I have been working on word meta embedding learning recently, which is the task of combining multiple pre-trained word embeddings to learn more accurate and wide-coverage word embeddings. This task is important because different word embedding learning methods capture different aspects of words (sense-specific embeddings, morphological embeddings, cross-lingual embeddings etc.) and it is non-obvious as how to combine these different methods (potentially learnt on different resources such as social media, Web crawled texts, news articles etc.) to learn better word embeddings by preserving the complementary strengths. In our IJCAI-18 paper titled Think Globally, Embed Locally – Locally Linear Meta-Embedding of Words, we proposed a method that preserve local neighbourhood information in word embedding spaces for the purpose of learning better meta embeddings. In our NAACL-18 paper titled Frustratingly Easy Meta-Embedding – Computing Meta-Embeddings by Averaging Source Word Embeddings I showed that it is possible to create good quality meta-embedding by simply averaging word embeddings although mathematically it is not possible to add vectors in different vector spaces. We proved the mathematical conditions where such an addition is meaningful. In our COLING-18 paper titled Learning Word Meta-Embeddings by Autoencoding we proposed a method for learning meta-embeddings using denoising autoencoders.
See the meta embedding website for further details.
Despite the large body of empirical work on learning accurate word or relation representations, the theoretical understanding of these methods and the properties of the embeddings learnt by those methods remains unclear. Motivated by this, and in an attempt to develop theoretical tools to analyse word/relation embeddings, I have recently started to looked into this problem.
In our AAAI-18 paper titled Using k-way Co-occurrences for Learning Word Embeddings, we extended the Random Walk model originally proposed by Arora et al 2015 for explaining word embeddings, to sentences that contain co-occurrences of k-words. The extension is nontrivial and require developing new analysis tools and empirically justifying the baseline assumptions. The fact that k-way co-occurrences are sparser compared to co-occurrences of two words make the experiments complicated.
In our COLING-18 paper titled Why does PairDiff work? - A Mathematical Analysis of Bilinear Relational Compositional Operators for Analogy Detection we prove that vector offset is an accurate relation representation when several properties are assumed about the word embeddings used.
Below, you can find the implementations for various algorithms and systems proposed in my papers. These software are provided under the modified BSD license. Please feel free to use them in your research work. I would be grateful if you can kindly let me know when you use these software and cite the appropriate papers. Moreover, please let me know if you find any bugs in these software. Thanks in advance.

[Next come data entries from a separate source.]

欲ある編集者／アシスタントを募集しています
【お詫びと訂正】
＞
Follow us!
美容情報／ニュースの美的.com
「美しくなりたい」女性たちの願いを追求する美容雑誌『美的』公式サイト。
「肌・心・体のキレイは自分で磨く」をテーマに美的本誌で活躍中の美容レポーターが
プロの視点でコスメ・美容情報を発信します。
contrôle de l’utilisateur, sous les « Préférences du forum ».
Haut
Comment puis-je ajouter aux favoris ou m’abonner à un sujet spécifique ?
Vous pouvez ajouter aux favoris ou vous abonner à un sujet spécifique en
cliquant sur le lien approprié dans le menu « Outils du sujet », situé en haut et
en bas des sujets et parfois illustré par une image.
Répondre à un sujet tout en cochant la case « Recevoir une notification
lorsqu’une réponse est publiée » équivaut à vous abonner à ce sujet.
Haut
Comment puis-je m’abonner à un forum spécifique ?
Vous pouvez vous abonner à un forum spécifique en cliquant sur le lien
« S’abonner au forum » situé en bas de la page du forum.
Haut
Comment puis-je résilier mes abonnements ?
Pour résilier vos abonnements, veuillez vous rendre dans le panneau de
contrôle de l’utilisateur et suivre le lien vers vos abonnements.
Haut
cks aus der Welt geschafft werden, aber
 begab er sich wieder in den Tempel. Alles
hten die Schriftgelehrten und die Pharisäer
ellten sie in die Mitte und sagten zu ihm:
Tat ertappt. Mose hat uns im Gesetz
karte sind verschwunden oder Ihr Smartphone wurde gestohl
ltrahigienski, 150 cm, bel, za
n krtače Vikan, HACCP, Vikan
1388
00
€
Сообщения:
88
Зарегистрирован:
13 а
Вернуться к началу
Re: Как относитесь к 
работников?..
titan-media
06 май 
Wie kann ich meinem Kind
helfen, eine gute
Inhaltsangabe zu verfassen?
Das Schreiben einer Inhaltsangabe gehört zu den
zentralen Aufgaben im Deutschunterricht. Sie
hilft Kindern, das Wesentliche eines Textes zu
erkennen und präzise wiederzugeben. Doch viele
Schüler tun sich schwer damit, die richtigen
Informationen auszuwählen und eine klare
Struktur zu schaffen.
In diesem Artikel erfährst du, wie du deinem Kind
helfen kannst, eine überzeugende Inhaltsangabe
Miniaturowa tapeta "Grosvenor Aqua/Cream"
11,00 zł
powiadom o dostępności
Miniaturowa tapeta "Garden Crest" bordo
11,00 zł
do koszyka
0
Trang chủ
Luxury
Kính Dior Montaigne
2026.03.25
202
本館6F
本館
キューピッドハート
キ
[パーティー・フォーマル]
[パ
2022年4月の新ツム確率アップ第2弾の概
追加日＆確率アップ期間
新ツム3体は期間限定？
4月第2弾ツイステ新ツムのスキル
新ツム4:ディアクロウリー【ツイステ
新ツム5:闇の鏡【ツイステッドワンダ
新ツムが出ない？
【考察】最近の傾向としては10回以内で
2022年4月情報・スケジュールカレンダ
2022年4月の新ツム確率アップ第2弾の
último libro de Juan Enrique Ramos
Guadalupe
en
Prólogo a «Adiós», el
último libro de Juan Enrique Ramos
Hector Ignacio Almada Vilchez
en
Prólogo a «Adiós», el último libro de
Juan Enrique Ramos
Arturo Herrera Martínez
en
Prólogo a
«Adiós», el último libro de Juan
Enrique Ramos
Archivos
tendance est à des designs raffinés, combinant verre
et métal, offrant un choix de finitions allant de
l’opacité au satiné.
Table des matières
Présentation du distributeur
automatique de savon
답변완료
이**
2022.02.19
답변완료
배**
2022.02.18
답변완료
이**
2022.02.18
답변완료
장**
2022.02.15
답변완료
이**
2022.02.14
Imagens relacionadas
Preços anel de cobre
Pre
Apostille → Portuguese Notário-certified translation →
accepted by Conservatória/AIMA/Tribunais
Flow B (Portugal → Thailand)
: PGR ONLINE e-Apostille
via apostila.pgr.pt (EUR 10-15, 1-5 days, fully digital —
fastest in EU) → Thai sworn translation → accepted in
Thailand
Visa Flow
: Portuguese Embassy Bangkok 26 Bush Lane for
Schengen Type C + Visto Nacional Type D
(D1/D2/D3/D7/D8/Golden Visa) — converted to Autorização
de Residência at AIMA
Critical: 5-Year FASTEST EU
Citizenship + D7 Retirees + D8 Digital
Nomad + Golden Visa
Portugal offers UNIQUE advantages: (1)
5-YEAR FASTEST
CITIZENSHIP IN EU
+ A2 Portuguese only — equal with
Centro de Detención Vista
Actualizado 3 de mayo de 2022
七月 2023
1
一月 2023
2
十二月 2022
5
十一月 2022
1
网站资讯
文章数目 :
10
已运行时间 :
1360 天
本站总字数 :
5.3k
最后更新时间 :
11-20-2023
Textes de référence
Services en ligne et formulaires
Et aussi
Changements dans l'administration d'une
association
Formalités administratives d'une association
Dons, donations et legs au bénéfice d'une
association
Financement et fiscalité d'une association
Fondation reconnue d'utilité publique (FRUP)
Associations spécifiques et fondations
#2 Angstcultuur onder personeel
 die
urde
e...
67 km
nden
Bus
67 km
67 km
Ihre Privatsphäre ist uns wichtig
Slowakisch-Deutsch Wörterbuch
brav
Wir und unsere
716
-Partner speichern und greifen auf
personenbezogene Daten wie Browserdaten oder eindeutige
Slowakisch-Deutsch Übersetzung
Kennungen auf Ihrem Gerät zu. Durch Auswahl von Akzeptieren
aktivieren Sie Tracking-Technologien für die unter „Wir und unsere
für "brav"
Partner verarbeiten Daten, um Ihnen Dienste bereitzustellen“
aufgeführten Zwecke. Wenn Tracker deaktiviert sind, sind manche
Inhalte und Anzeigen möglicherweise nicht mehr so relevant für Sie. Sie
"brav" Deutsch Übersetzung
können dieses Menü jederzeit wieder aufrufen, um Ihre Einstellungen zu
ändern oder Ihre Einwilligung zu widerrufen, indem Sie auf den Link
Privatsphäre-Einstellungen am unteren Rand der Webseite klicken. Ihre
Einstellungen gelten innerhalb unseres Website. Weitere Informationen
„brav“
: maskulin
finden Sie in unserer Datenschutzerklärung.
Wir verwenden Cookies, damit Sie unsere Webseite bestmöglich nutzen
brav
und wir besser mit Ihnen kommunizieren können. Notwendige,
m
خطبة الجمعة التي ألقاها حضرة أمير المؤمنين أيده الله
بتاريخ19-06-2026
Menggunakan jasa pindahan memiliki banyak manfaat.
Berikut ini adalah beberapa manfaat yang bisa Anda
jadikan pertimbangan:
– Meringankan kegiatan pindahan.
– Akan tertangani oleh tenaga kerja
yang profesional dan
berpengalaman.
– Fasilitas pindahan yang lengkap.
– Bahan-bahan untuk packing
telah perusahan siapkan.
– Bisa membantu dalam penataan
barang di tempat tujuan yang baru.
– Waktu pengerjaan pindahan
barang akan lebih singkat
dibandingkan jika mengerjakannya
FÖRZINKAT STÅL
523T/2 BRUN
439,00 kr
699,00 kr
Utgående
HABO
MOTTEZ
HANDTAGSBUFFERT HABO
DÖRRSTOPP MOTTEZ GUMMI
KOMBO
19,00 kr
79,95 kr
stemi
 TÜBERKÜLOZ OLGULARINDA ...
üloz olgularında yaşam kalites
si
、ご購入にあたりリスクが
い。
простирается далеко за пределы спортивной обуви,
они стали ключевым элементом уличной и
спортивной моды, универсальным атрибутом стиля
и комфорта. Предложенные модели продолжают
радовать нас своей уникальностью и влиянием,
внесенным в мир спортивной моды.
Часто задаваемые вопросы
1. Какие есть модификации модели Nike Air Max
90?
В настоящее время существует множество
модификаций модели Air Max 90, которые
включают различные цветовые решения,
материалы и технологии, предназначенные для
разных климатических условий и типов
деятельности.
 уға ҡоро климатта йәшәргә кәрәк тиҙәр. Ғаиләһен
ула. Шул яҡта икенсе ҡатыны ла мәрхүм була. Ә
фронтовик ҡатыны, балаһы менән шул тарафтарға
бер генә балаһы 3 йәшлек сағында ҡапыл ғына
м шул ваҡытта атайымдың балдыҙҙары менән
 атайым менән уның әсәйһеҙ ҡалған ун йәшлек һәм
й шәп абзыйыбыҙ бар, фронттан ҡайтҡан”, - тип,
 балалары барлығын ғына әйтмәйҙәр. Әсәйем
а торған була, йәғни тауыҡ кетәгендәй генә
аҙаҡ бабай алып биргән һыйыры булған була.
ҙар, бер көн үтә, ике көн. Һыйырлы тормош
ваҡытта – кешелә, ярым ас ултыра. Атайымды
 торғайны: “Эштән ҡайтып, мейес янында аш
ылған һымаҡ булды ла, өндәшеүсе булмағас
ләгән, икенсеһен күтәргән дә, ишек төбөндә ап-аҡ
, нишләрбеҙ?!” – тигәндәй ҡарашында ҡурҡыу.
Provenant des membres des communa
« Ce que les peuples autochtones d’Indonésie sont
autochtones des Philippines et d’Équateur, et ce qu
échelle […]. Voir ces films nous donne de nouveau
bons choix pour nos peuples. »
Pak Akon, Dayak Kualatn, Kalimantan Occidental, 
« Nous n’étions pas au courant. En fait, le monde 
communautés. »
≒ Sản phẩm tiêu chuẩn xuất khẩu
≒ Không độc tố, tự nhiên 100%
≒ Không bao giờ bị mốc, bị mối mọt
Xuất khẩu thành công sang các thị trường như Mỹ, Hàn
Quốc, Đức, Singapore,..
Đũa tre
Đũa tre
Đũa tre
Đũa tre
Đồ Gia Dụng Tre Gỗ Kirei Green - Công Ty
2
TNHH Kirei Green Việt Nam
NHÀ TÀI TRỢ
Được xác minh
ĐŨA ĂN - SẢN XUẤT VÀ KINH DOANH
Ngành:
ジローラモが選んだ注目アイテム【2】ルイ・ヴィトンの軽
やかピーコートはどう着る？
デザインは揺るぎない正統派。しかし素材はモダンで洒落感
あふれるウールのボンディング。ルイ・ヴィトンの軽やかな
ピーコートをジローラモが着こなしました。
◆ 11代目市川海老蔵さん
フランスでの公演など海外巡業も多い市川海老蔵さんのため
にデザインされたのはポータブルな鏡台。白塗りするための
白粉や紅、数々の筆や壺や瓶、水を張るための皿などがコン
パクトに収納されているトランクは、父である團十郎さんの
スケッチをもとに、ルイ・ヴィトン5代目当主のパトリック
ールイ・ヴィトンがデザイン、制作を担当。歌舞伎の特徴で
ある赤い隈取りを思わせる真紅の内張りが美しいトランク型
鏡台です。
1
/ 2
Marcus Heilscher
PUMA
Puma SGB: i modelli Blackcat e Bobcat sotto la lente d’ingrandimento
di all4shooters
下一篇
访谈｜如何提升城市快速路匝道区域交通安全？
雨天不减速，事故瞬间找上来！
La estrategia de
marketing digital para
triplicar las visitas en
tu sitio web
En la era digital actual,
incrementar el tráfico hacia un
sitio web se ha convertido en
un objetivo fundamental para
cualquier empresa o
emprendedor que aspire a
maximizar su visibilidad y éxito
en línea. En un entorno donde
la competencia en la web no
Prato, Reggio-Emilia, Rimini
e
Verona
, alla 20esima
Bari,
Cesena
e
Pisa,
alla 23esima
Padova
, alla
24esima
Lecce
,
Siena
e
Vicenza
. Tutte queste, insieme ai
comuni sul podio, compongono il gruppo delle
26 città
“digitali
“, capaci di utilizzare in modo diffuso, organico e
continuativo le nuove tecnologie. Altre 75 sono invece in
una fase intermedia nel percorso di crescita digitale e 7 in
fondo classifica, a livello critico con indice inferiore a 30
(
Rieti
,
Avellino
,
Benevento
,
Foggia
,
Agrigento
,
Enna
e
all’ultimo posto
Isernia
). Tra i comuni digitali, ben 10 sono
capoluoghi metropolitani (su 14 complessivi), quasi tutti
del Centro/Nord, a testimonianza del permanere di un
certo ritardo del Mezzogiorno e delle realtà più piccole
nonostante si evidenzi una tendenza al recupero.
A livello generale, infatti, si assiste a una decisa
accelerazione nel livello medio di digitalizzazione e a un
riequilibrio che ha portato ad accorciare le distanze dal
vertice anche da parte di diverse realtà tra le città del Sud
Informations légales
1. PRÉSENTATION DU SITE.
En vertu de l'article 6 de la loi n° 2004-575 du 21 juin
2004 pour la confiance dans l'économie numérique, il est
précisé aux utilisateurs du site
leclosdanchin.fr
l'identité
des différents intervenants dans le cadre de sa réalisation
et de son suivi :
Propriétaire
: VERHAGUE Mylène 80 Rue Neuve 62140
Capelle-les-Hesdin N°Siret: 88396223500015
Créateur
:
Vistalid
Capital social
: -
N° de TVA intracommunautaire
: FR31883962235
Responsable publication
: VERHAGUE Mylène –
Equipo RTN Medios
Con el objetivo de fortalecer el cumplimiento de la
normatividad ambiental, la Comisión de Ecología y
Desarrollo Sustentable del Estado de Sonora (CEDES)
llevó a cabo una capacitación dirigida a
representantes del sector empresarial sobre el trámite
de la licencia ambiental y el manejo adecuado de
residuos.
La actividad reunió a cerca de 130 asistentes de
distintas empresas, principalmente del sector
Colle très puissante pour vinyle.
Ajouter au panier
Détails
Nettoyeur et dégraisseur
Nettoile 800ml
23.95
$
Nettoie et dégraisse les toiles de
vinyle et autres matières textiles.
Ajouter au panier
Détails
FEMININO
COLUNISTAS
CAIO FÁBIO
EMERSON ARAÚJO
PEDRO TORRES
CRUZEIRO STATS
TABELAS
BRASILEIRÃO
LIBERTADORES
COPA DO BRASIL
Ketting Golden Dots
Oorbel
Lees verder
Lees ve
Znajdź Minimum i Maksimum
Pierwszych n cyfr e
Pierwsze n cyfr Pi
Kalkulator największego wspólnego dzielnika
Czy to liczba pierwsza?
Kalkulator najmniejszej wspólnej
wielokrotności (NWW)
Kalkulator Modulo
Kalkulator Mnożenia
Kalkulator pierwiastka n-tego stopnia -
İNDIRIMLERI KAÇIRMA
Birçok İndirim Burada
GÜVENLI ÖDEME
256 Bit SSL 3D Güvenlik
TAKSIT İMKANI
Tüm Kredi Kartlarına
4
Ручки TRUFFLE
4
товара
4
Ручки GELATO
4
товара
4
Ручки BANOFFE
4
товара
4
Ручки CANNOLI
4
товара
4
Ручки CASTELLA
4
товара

Distribution of a word can vary from one domain (eg. corpus, category) to another. In distributional semantics, the meaning of a word is represented using its distribution over other words in a corpus. Therefore, the ability to accurately predict how the distribution of a word changes across domains is in an important first steps towards capturing the meaning variations of words across domains. Our ACL 2014 paper titled Learning to Predict Distributions of Words across Domains proposes an unsupervised approach for predicting the distribution of a word across domains. The source code for the proposed method is available here.
A tool developed in Python to perform common preprocessing tasks in NLP such as Positive Pointwise Mutual Information (PPMI) computation on co-occurrence matrices, Singular Value Decomposition (SVD)-based dimensionarity reduction/smoothing, and Partial Least Square Regression (PLSR)-based distribution prediction. Available here.
This package implements the method proposed in our WWW 2007 paper for measuring the semantic similarity between words using both co-occurrence counts as well as lexical patterns extracted from a web search engine. For further details on the WebSim software please refer its website.
Here is the source code for the cross-domain sentiment classification method we proposed in our ACL 2011 paper titled Using Multiple Sources to Construct a Sentiment Sensitive Thesaurus for Cross-Domain Sentiment Classification.
We introduced a novel measure, average continuity, to compare a set of ordered sentences by an automatic multi-document summarization system. Download a python script to compute average continuity as well as other popular correlation coefficients such as, Kendall rank correlation coefficient and Spearman coefficient with confidence intervals.